I had worked on this a few weeks back, and without any prior knowledge of using GmailApp call on Google Spreadsheet, I had to struggle for a while to get it working. The code to do this is fairly simple and can be understood by just about anyone. The problem I was trying to solve was also fairly simple. First, some background : there’s a new task initiated by my college, although as ridiculous as it might sound to you, a student (based on the order of the roll number) has to send an email blast each day to other students. The email blast should contain a word, it’s meaning, example of its usage etc. There’s a certain format that needs to be followed, and what I wanted to do was grab just the words within the email and store them so that at some point, I’d have a database full of every words that have ever been sent. (Not really my idea, though.)

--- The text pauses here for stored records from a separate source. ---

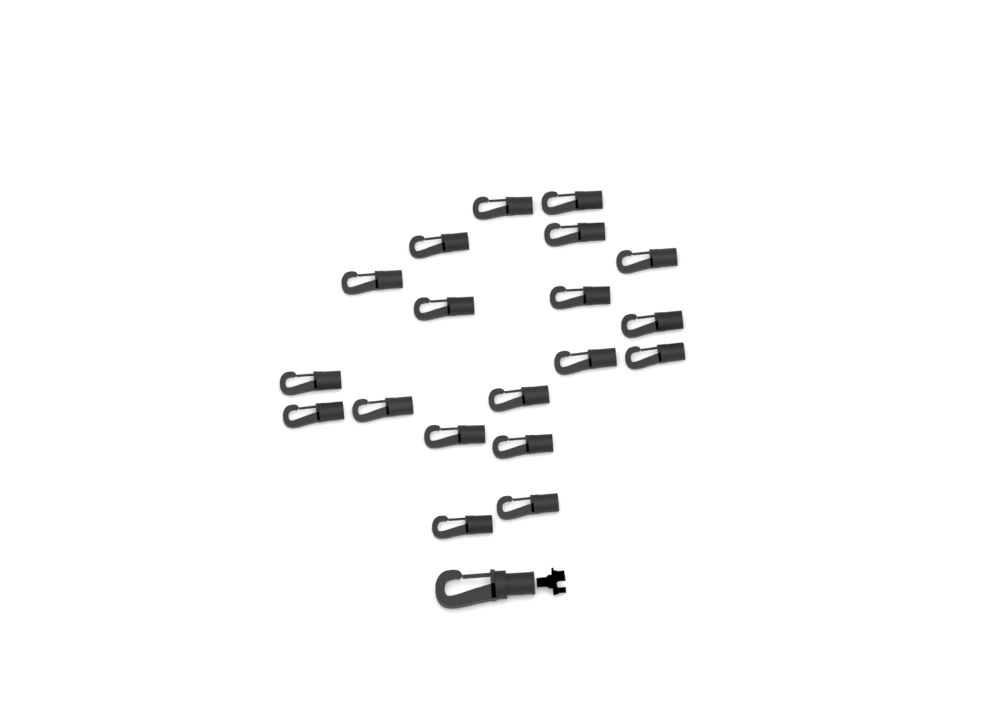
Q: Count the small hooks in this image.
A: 19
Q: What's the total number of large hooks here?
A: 1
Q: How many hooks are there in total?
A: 20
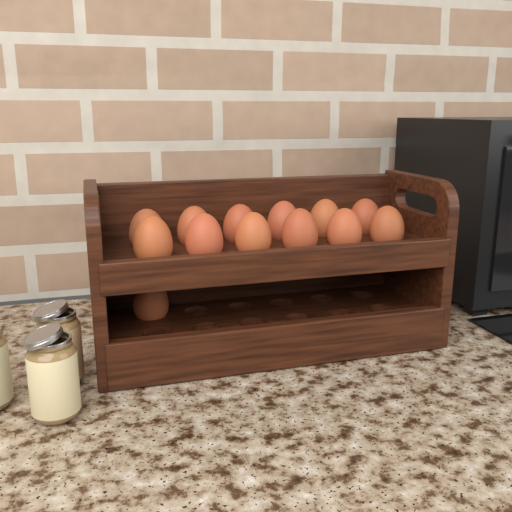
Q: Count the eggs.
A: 13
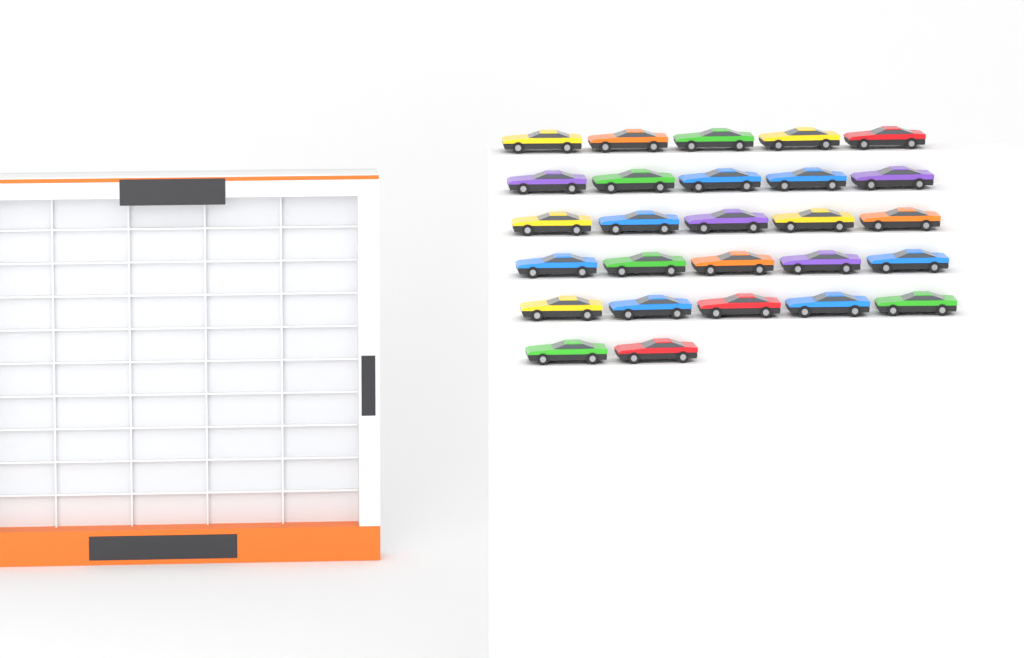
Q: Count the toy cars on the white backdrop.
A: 27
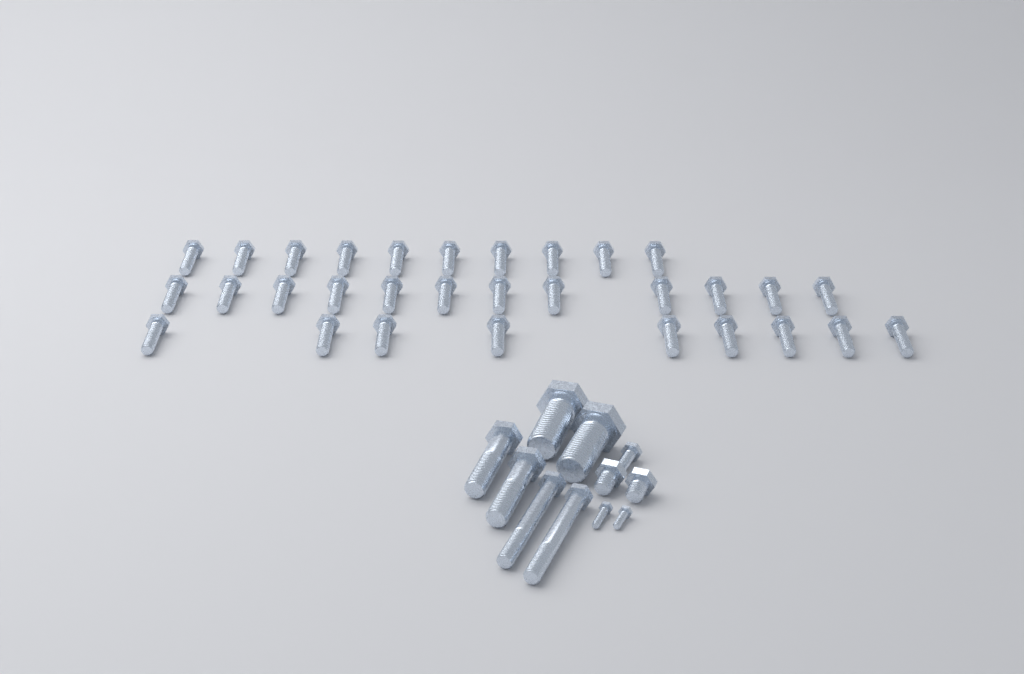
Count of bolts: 42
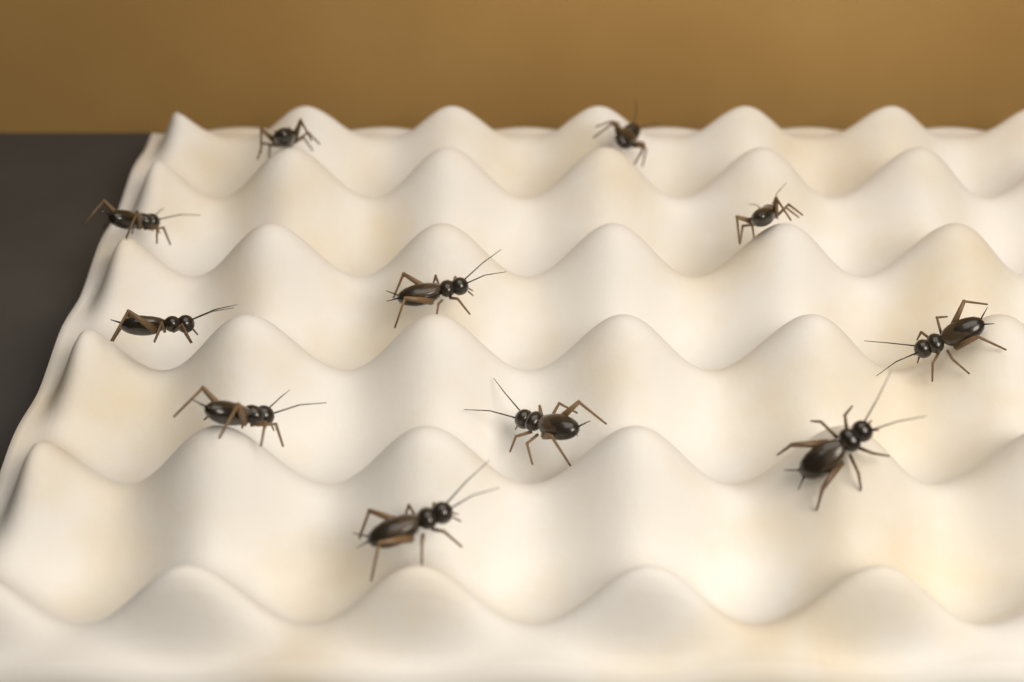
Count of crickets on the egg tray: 11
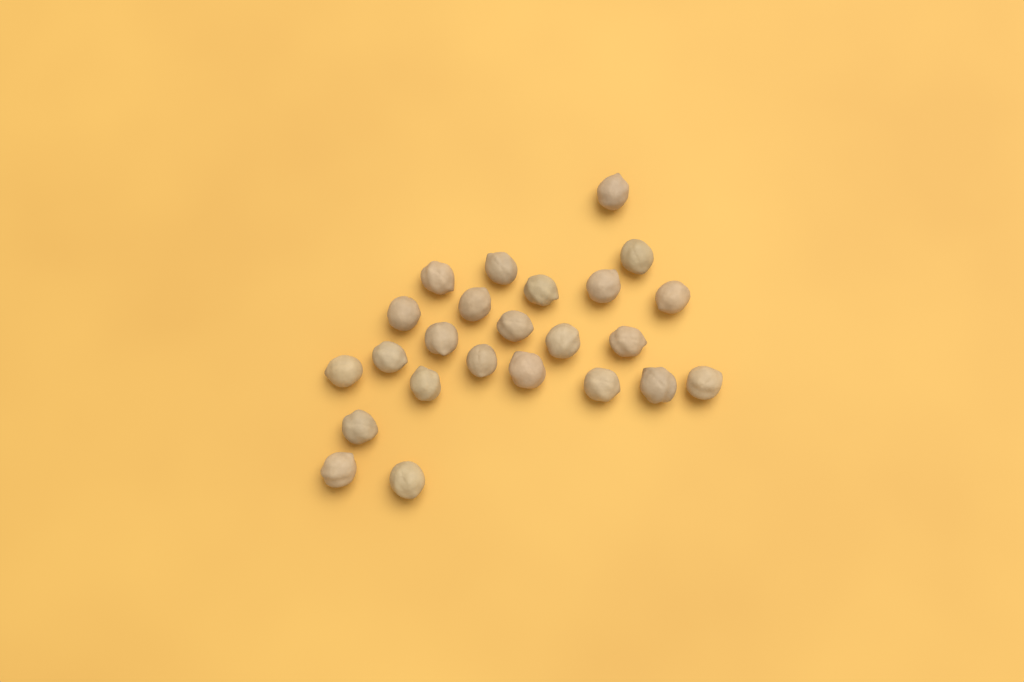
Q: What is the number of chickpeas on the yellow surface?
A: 24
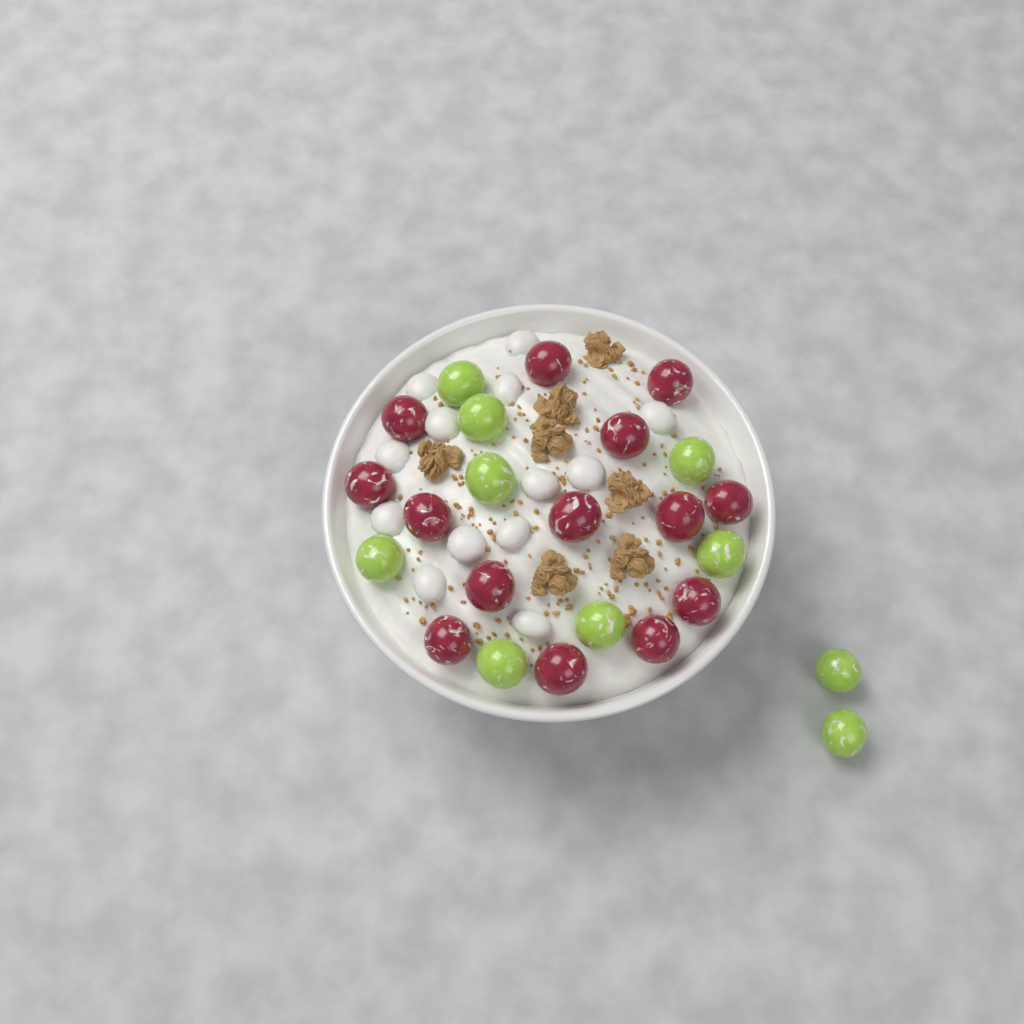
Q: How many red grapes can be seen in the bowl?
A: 14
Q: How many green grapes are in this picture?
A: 10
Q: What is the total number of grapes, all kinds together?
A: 24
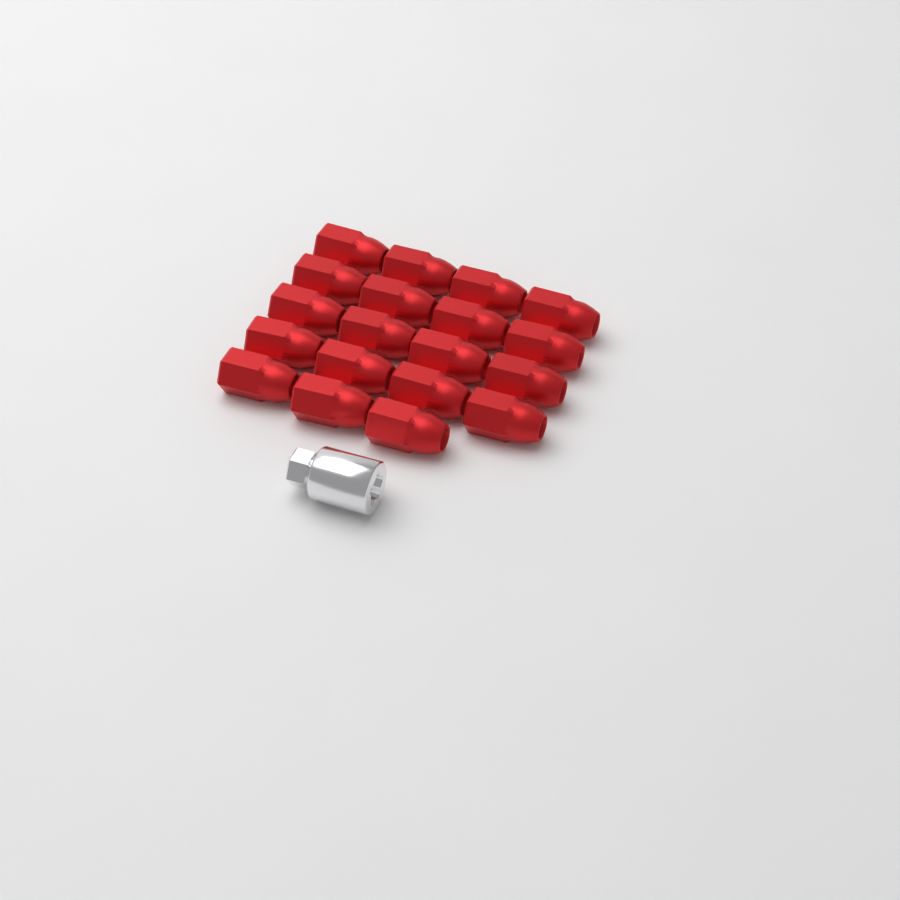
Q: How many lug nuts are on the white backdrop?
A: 19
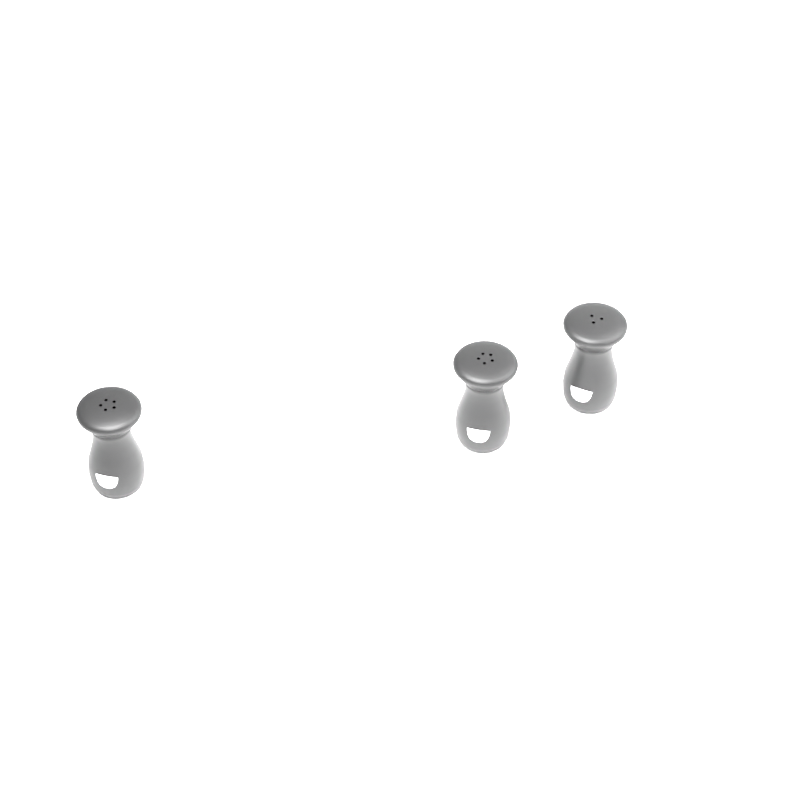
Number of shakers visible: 3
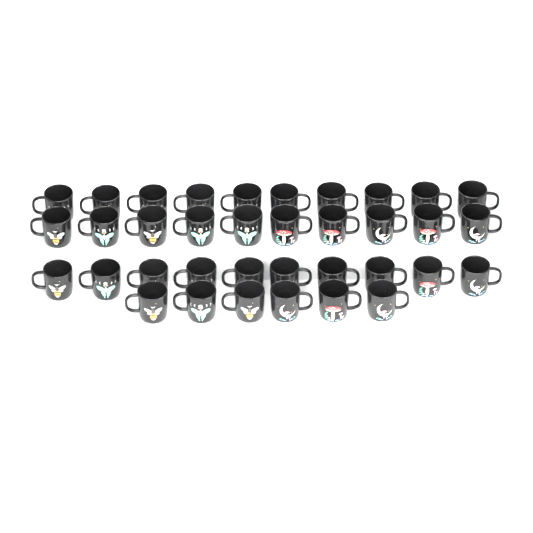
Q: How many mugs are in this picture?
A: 36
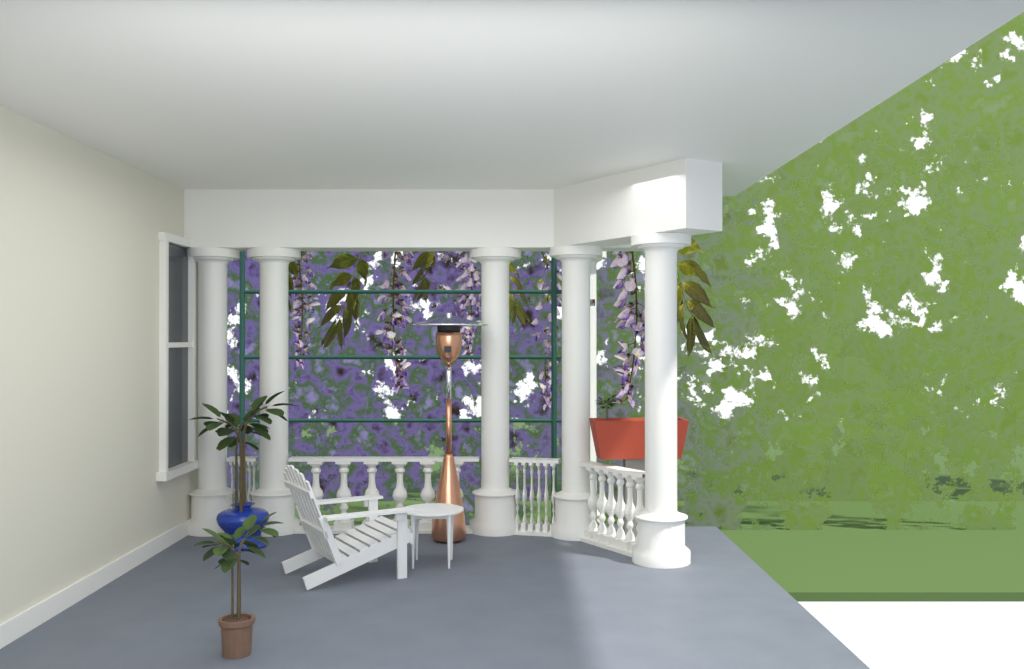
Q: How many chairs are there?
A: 1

So, here’s how I tackled the problem, and I hope this would be helpful to you in case you want to do something similar. What I did at first was that I went to my Gmail and assigned all the emails with the subject “word of the day”, the label : “Word”. Since all the email blasts followed the same format, they all had the same subject as well. The advantage of assigning a label to emails based on subject is that, it works for new emails as well. That means, any new email with the same subject, will also automatically be assigned the label “Word”. I now only needed to focus on retrieving mails from the label “Word” via Google Script. And this code exactly does that :

function myFunction() {
  var sheet = SpreadsheetApp.getActiveSpreadsheet().getSheetByName('MySpreadsheet');
  var labelObject = GmailApp.getUserLabelByName('Word');
  var threads = labelObject.getThreads();
  for (var i = 0; i < threads.length; i++) {
    var msg= threads[i].getMessages();
    var raw = msg[0].getRawContent();
    var words = raw.match('*(.*?)*');
    if (words != null) {
      sheet.getRange('A' + String(i+1)).setValue(words[1]);
    }
  };
}

The first line does nothing more than focusing on the Spreadsheet named “MySpreadsheet” (just a name I gave to the spreadsheet). The second and third line uses the GmailApp function provided by Google Script in order to retrieve the list of emails under label “Word”. The loop takes in individual mail and gets its raw content.  It’s similar to clicking “Show original” option on Gmail. Doing this will show the email along with its HTML source. Then, I have used Regular Expression to parse the HTML source, and match the word between “*” and “*”.

While grabbing raw content, any bold, italic, underlined or formatted texts are put inside two asterisks. And according to the format that everyone had to follow, the first bold text on the email would be the word of the day, so, simply grabbing the word between the first occurrence of a  pair of asterisks would get me the word that I want. The For-loop would execute for as many emails as there are under “Word” labels (threads.length). The if condition adds the retrieved word to the spreadsheet.

There’s a certain limit imposed by Google as to the number of emails you can retrieve at a time, so you might need to make some changes if there’s a huge number of emails that need to be checked in order to retrieve the things you need.

Hope this has given you a fair idea as to how to retrieve words from Gmail using Google Script. Good luck!